(Problem):
From first line to last, transcribe the listing exactly and skip any image.

----------

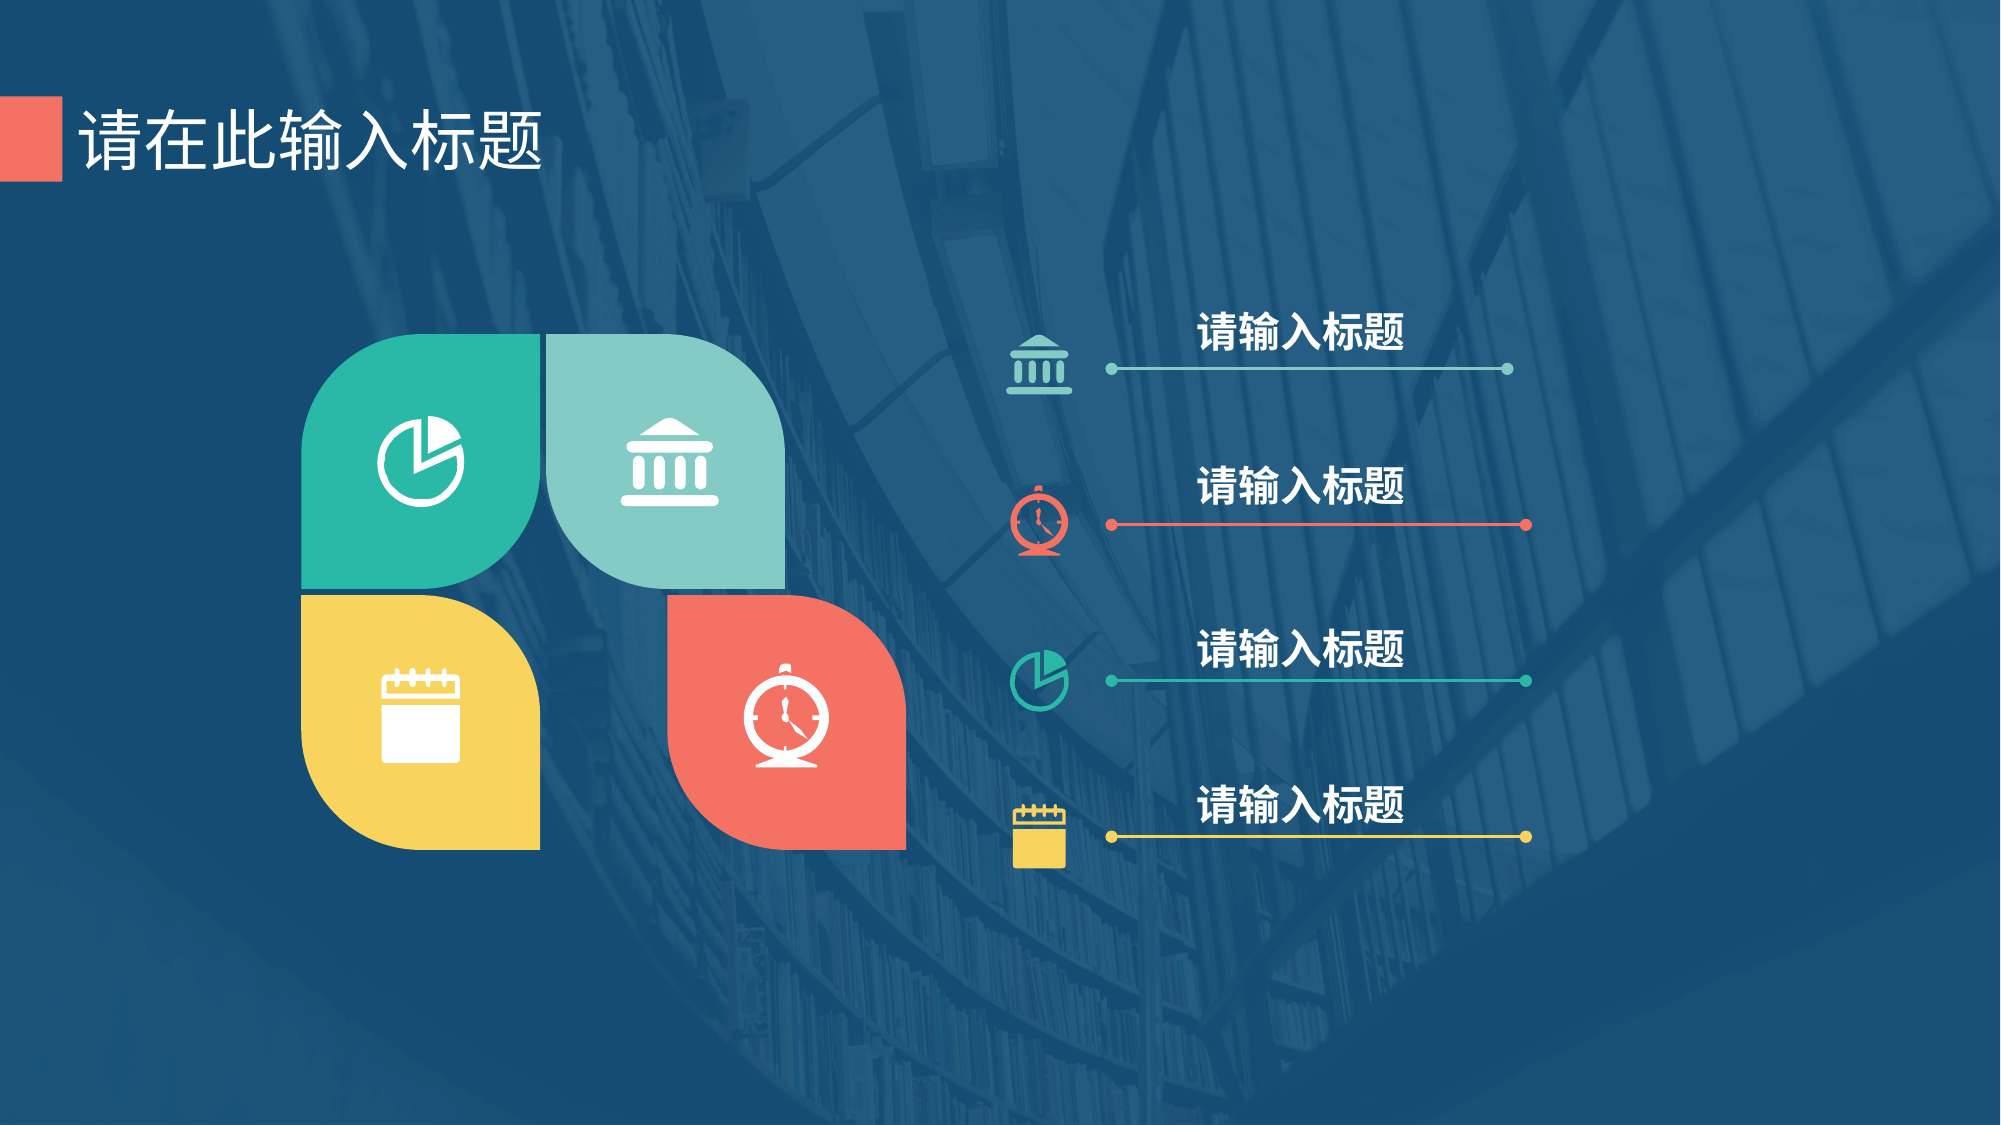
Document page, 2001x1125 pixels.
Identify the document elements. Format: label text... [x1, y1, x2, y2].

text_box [1006, 334, 1073, 395]
text_box [300, 594, 542, 851]
text_box 请输入标题 [1182, 452, 1435, 518]
text_box [1034, 485, 1043, 492]
text_box 请输入标题 [1182, 615, 1435, 680]
text_box [300, 333, 542, 590]
text_box [779, 663, 792, 673]
text_box [1010, 493, 1069, 556]
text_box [1009, 649, 1069, 712]
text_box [620, 417, 719, 507]
text_box [743, 675, 829, 768]
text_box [381, 667, 460, 763]
text_box 请输入标题 [1182, 771, 1435, 836]
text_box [0, 96, 547, 182]
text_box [377, 416, 465, 507]
text_box [666, 594, 908, 851]
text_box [1012, 803, 1066, 869]
picture [0, 0, 2001, 1125]
text_box [545, 333, 786, 590]
text_box 请输入标题 [1182, 298, 1435, 364]
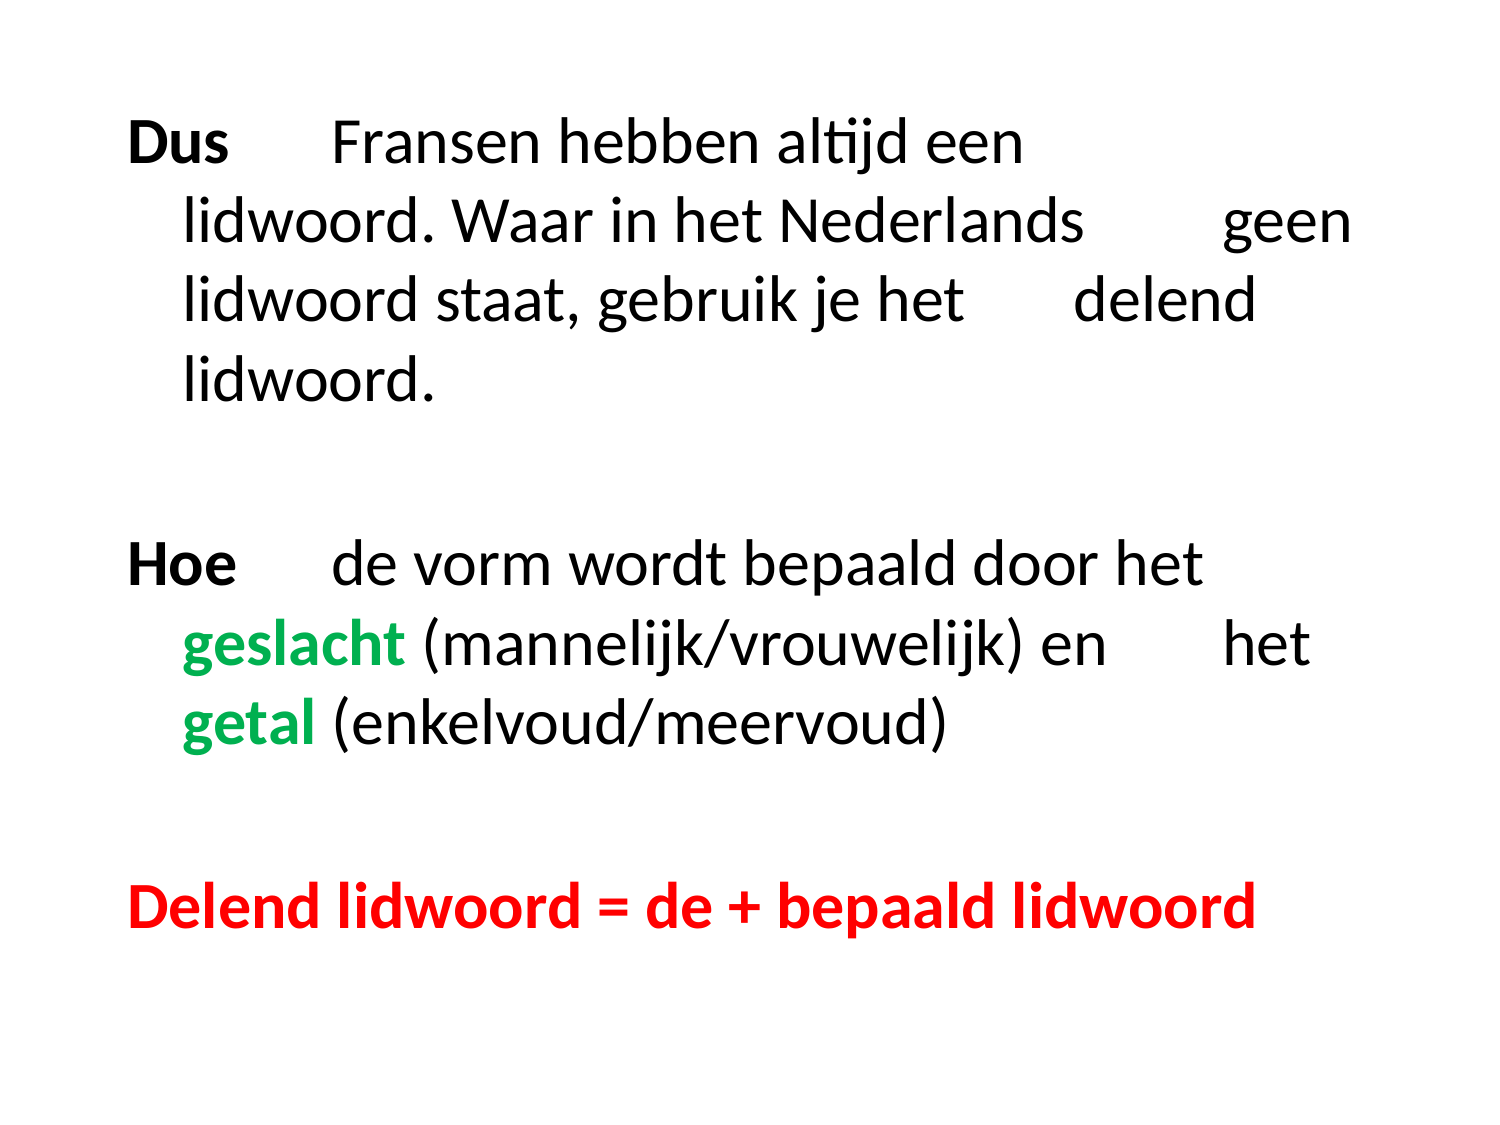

----------

(Task solution):
Document page, 2001x1125 pixels.
Identify the document elements. Format: label text... [x1, y1, x2, y2].

text_box [1006, 334, 1073, 395]
text_box [300, 594, 542, 851]
text_box 请输入标题 [1182, 452, 1435, 518]
text_box [1034, 485, 1043, 492]
text_box 请输入标题 [1182, 615, 1435, 680]
text_box [300, 333, 542, 590]
text_box [779, 663, 792, 673]
text_box [1010, 493, 1069, 556]
text_box [1009, 649, 1069, 712]
text_box [620, 417, 719, 507]
text_box [743, 675, 829, 768]
text_box [381, 667, 460, 763]
text_box 请输入标题 [1182, 771, 1435, 836]
text_box [0, 96, 547, 182]
text_box [377, 416, 465, 507]
text_box [666, 594, 908, 851]
text_box [1012, 803, 1066, 869]
picture [0, 0, 2001, 1125]
text_box [545, 333, 786, 590]
text_box 请输入标题 [1182, 298, 1435, 364]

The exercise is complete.